未知让情绪变得丰满,轻而易举就被纪砚清用150分钟的时间一次又一次推向高chao,冰川的绝望,悬崖的恐怖,春日的热烈,寒冬的凛冽……
一切仿佛亲临。
一幕一幕在旁观者眼前被描画,在亲历者脑中被回放,像大梦一场,落幕不是无边无际的黑暗和空寂,而是雷动般的掌声。
翟忍冬眨了眨长时间聚焦有些酸疼的眼睛,看到纪砚清被演员们请了上来,台上台下的视线、灯光悉数聚集到了她身上。她今天穿着精干的短袖长裤,长发盘起,虽然没有画精致又惊艳的舞台妆,依然亮眼得让人无法挪开视线。
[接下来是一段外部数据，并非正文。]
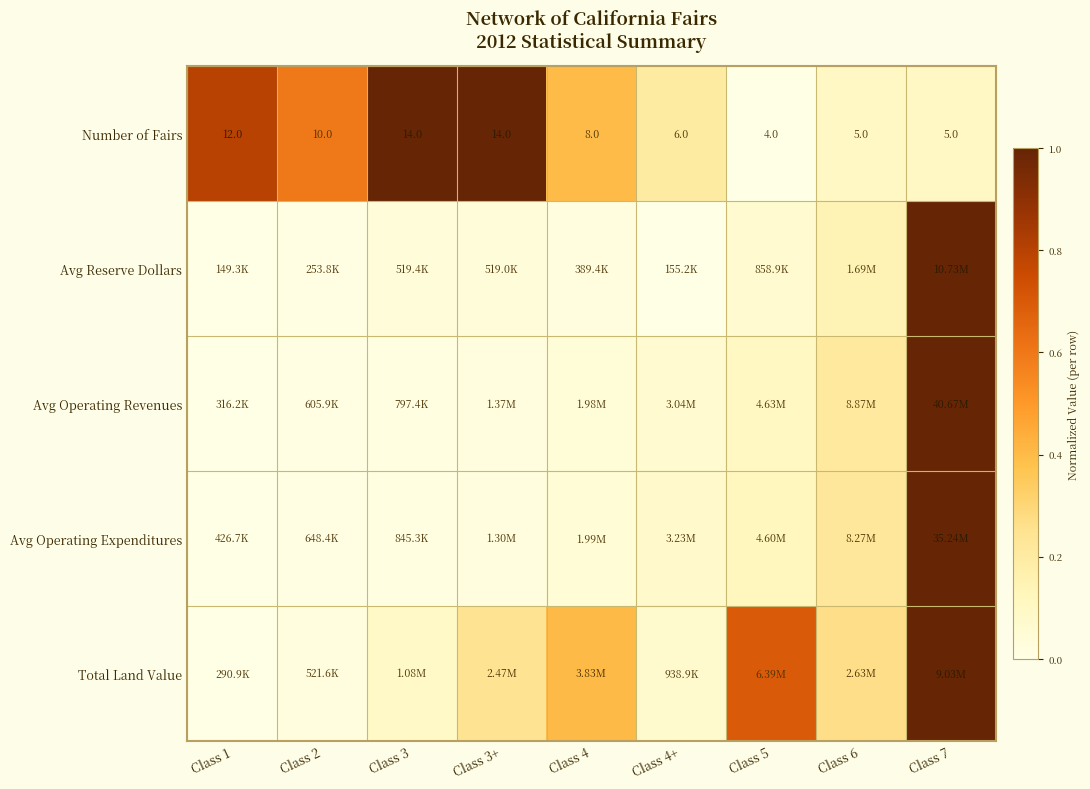

What is the maximum value for Avg Operating Expenditures?

1.0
她的骄傲、自信换了一种方式,在灯光下尽数展露。
黎婧抹着眼泪哭哭啼啼地说:“我在这儿待了都快十年了,竟然才知道这些事,呜呜呜,纪老师太牛逼了。”
的确。
温杳在心里无声说的。
纪老师的才华不只是肢体上丰富的表达,还有她的创造力、想象力和共情力。她用自己的舞蹈演绎了一座城市的平凡与伟大。
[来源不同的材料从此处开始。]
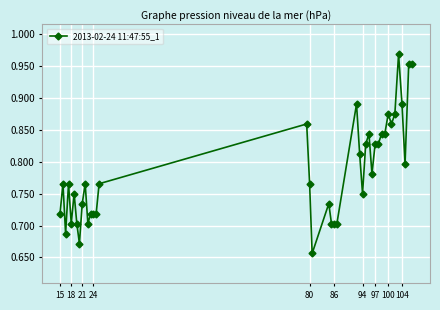

How many values are between 0 and 1?

40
温杳到现在都还记得她因为编不出来第一幕在排练厅里崩溃的样子,也是到现在才忽然明白为什么自己已经跳到了百分之百,也还是无法让她满意——她的故事需要灵魂。那个灵魂是冰川深处的奇景,是把一幕幕奇景带出来的人,少了它和她的空壳,永远也无法填满纪砚清情绪充盈的舞蹈世界。
那她真的不爱跳舞吗?
温杳余光看了眼平静的骆绪,想,她应该一直都爱,才会一边厌恶一边坚持,不承认,只是因为迟迟没有遇到那个能把她从固有偏见里救出来的人。现在有了,一切便热爱喷薄而出,照得她光芒万丈,就像此刻,她牵着主演的手谢幕、致辞,简明扼要,面面俱到,话里明明没有任何煽情的词汇,却依然让人热泪盈眶。
她的视线扫过她们这边,短暂停留了两秒,自然离开。
温杳见此诧异地想,她竟然没有借机提起给她灵感,成就她至此的翟忍冬。
转念一思考,把私人感情带上舞台或许能引起一时的热议,却剥夺了演员们的功劳,也削弱了舞蹈本身的价值。
纪老师心里清楚,今天在这台歌舞剧不是她一个人的独舞。
她自始至终都知道怎么对他人慷慨。
“啪!啪!啪……”
温杳坐起来,热烈地鼓掌。
从剧院出来,黎婧嚷嚷着要去喝野酒:“今晚不醉不归!”
“老板,你就别去了吧,纪老师这会儿应该在后台等着跟你亲嘴儿,哈哈哈!”黎婧嘎嘎嘎笑得像个智障。
翟忍冬闻言眼皮都没有抬一下,快速编辑好微信信息,发给了纪砚清。